Posted: Tue May 30, 2017 3:38 am
by neworderfac33
Thanks for coming back to me - the server in question can be synced at any time by our developers, so I would never be able to add this to downtime, because it might happen at different times of the day, and potentially more than once a day too.

Cheers

Pete

Re: Using check_nt to check the status of IIS

Posted: Tue May 30, 2017 8:28 am
by mcapra
peterooney wrote: Is there any way in which I can add a parameter to this to generate a critical alert if the service has been down for say, more than 30 minutes?
The key word here is alert. You can't determine what indicates a critical state without modifying any given plugin, but you can adjust when Nagios Core sends out an alert by adjusting the retry_interval and max_check_attempts values.

If you wanted to say "if problem persists for 30 minutes, send an alert" step 1 would be baking that logic into your service definition. Using the following retry_interval and max_check_attempts values:

Code: Select all

retry_interval 1
max_check_attempts 30
This effectively means that once a problem is first detected Nagios Core will check every 1 minute up to a maximum of 30 checks before triggering a HARD state. 1 * 30 = 30. This would give us effectively 30 minutes prior to the first notification/alert being triggered. \

The first step in Nagios that determines whether or not an alert/notification should be sent is whether or not the host/service is in a HARD state. More on those topics here:
https://assets.nagios.com/downloads/nag ... tions.html
https://assets.nagios.com/downloads/nag ... types.html

However, maybe I don't want to check every 1 minute 30 times over. That's a bit heavy on the system in general. Perhaps I'd rather check every 5 minutes, but still want to keep the "don't alert unless this has been a problem for 30 minutes or longer" logic in there. I might do something like this instead:

Code: Select all

retry_interval 5
max_check_attempts 6
With this configuration, once a problem is initially detected, Nagios Core will initiate a check every 5 minutes up to a maximum of 6 checks. 5 * 6 = 30. This, much like the previous example, gives us 30 minutes before an actual notification/alert is triggered.

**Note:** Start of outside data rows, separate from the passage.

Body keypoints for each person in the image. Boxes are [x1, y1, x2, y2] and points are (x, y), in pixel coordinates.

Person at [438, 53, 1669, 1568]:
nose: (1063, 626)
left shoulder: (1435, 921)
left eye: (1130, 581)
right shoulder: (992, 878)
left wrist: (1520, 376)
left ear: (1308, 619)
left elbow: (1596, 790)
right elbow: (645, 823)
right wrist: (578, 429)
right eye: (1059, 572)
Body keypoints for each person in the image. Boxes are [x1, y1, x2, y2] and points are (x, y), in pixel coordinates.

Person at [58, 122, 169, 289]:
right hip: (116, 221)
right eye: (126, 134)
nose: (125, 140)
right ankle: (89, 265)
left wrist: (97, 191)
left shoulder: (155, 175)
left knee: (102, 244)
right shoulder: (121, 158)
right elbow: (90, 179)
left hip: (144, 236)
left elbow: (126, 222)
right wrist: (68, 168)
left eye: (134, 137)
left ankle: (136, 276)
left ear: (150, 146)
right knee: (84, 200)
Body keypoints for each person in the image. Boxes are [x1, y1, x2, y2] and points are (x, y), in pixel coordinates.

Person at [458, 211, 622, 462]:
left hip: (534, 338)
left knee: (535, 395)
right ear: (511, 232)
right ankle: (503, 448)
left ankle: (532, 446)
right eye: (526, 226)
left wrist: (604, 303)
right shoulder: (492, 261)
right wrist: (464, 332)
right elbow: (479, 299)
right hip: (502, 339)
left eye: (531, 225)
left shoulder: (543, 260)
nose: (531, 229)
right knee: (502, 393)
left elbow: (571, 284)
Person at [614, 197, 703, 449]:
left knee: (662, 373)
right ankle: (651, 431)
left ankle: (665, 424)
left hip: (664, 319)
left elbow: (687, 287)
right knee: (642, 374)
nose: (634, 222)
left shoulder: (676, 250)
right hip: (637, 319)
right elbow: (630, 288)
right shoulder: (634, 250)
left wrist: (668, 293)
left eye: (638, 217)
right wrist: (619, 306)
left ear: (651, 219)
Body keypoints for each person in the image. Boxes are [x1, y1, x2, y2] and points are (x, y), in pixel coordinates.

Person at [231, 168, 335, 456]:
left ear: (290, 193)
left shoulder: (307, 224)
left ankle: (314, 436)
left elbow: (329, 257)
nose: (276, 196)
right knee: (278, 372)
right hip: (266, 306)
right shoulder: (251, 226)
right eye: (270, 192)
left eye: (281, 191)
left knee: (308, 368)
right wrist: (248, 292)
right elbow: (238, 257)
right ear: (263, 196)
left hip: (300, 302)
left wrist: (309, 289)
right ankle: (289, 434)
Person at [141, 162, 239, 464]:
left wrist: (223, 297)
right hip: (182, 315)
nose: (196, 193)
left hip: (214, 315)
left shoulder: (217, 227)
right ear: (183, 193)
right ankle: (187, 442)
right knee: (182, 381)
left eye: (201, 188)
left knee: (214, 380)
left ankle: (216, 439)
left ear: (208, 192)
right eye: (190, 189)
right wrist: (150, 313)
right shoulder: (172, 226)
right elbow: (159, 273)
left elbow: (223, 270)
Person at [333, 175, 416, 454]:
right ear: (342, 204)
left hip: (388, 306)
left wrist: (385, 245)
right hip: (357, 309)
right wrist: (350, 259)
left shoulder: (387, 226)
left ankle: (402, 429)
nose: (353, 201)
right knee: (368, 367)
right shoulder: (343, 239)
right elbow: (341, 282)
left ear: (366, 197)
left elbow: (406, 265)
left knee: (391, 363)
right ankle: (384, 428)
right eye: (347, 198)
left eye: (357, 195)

This all assumes you're not doing things like service/host check stalking, you don't have a custom notification handler, etc.

Re: Using check_nt to check the status of IIS

Posted: Tue May 30, 2017 9:08 am
by dwhitfield
Thanks @mcapra for the detailed response!

I'd like to highlight the portion below as it's kinda the thing left over to consider after the "yay, it works" or "it doesn't work" moment.
mcapra wrote: This all assumes you're not doing things like service/host check stalking, you don't have a custom notification handler, etc.